The novel In The Castle Of My Skin by Barbadian novelist George Lamming and Wide Sargasso Sea by Jean Rhys, a native of Dominica both deal in-depth with the lives of their characters during colonialism. Similarly each author tackles the idea of alienation and loss of identity placed upon their characters, through such literary techniques as point of view, setting and characterization. One can successfully compare and contrast the novels and seek to attain a greater appreciation and understanding of the authors and their works. In The Castle Of My Skin Lamming shows alienation through point of view. In chapter 11 he reverts back to first person in the voice of G. G is the main character of the novel, he is depicted as an autobiographical character of Lamming at an early age. G's feeling of alienation occurs when he returns from high school and is separated socially from others in the village. Many believe him to be part of another world, a world that they did not understand because it was only made available to a selective few. The prestige, knowledge and self-confidence provided within the confinements of the high school was unknown to the villagers therefore they could no longer accept G to be one of them nor could he accept them.
I was no longer one of the boys .whether or not they wanted me they excluded me from their world just as my memory of them and the village excluded me from the world of the High School. It would have been easier to go to a more respectable district. (212)

Data supplied:
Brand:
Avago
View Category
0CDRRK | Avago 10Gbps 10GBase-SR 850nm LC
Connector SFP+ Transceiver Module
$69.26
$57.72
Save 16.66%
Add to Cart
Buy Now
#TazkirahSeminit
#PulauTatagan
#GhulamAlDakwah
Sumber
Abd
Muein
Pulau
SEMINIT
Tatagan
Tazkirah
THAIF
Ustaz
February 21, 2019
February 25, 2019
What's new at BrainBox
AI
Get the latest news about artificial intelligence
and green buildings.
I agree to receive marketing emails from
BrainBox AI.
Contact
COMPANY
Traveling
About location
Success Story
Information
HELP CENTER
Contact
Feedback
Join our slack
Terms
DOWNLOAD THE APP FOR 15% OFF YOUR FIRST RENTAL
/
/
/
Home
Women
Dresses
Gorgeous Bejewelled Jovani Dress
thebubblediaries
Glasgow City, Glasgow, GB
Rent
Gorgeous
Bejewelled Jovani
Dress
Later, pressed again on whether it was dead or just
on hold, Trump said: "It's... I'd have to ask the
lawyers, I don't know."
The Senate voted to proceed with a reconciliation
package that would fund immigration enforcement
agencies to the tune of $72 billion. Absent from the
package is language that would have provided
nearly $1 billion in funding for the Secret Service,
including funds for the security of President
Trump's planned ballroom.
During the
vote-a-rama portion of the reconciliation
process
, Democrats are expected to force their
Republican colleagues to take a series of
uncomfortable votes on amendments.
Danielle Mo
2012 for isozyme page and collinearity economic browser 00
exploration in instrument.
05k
...
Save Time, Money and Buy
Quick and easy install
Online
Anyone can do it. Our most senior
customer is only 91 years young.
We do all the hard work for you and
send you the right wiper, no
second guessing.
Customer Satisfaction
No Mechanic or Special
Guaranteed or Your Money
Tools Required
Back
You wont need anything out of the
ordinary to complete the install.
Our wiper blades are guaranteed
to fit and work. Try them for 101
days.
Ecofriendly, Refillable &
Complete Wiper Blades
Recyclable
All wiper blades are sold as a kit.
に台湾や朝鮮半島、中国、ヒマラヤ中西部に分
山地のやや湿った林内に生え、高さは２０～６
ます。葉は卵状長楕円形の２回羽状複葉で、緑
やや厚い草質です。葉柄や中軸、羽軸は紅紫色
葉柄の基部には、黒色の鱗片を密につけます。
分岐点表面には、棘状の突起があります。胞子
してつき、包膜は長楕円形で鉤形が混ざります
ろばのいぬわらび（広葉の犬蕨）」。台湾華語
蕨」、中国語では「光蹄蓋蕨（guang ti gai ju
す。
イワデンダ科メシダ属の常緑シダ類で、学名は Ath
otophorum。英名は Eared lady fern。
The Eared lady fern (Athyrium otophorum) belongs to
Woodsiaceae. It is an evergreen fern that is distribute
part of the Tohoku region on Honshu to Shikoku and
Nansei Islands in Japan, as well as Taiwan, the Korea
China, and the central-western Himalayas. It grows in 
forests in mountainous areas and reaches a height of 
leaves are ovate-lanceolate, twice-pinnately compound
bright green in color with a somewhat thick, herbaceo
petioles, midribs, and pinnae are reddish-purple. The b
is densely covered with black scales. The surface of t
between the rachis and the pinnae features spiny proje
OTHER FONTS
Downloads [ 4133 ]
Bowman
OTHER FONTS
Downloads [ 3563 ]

Assignment 1: Quote the stretch of the essay comparing In The Castle Of My Skin and Wide Sargasso Sea from "I was no longer" through "respectable district. (212)".
Assignment 2: Put the stretch of the records from the line that contains "Save Time, Money and Buy" through the line that contains "Downloads [ 3563 ]" into a Markdown table with the columns Row and Line, leaving out blank lines.

Exercise output 1:
I was no longer one of the boys .whether or not they wanted me they excluded me from their world just as my memory of them and the village excluded me from the world of the High School. It would have been easier to go to a more respectable district. (212)

Exercise output 2:
| Row | Line |
|---|---|
| 1 | Save Time, Money and Buy |
| 2 | Quick and easy install |
| 3 | Online |
| 4 | Anyone can do it. Our most senior |
| 5 | customer is only 91 years young. |
| 6 | We do all the hard work for you and |
| 7 | send you the right wiper, no |
| 8 | second guessing. |
| 9 | Customer Satisfaction |
| 10 | No Mechanic or Special |
| 11 | Guaranteed or Your Money |
| 12 | Tools Required |
| 13 | Back |
| 14 | You wont need anything out of the |
| 15 | ordinary to complete the install. |
| 16 | Our wiper blades are guaranteed |
| 17 | to fit and work. Try them for 101 |
| 18 | days. |
| 19 | Ecofriendly, Refillable & |
| 20 | Complete Wiper Blades |
| 21 | Recyclable |
| 22 | All wiper blades are sold as a kit. |
| 23 | に台湾や朝鮮半島、中国、ヒマラヤ中西部に分 |
| 24 | 山地のやや湿った林内に生え、高さは２０～６ |
| 25 | ます。葉は卵状長楕円形の２回羽状複葉で、緑 |
| 26 | やや厚い草質です。葉柄や中軸、羽軸は紅紫色 |
| 27 | 葉柄の基部には、黒色の鱗片を密につけます。 |
| 28 | 分岐点表面には、棘状の突起があります。胞子 |
| 29 | してつき、包膜は長楕円形で鉤形が混ざります |
| 30 | ろばのいぬわらび（広葉の犬蕨）」。台湾華語 |
| 31 | 蕨」、中国語では「光蹄蓋蕨（guang ti gai ju |
| 32 | す。 |
| 33 | イワデンダ科メシダ属の常緑シダ類で、学名は Ath |
| 34 | otophorum。英名は Eared lady fern。 |
| 35 | The Eared lady fern (Athyrium otophorum) belongs to |
| 36 | Woodsiaceae. It is an evergreen fern that is distribute |
| 37 | part of the Tohoku region on Honshu to Shikoku and |
| 38 | Nansei Islands in Japan, as well as Taiwan, the Korea |
| 39 | China, and the central-western Himalayas. It grows in  |
| 40 | forests in mountainous areas and reaches a height of  |
| 41 | leaves are ovate-lanceolate, twice-pinnately compound |
| 42 | bright green in color with a somewhat thick, herbaceo |
| 43 | petioles, midribs, and pinnae are reddish-purple. The b |
| 44 | is densely covered with black scales. The surface of t |
| 45 | between the rachis and the pinnae features spiny proje |
| 46 | OTHER FONTS |
| 47 | Downloads [ 4133 ] |
| 48 | Bowman |
| 49 | OTHER FONTS |
| 50 | Downloads [ 3563 ] |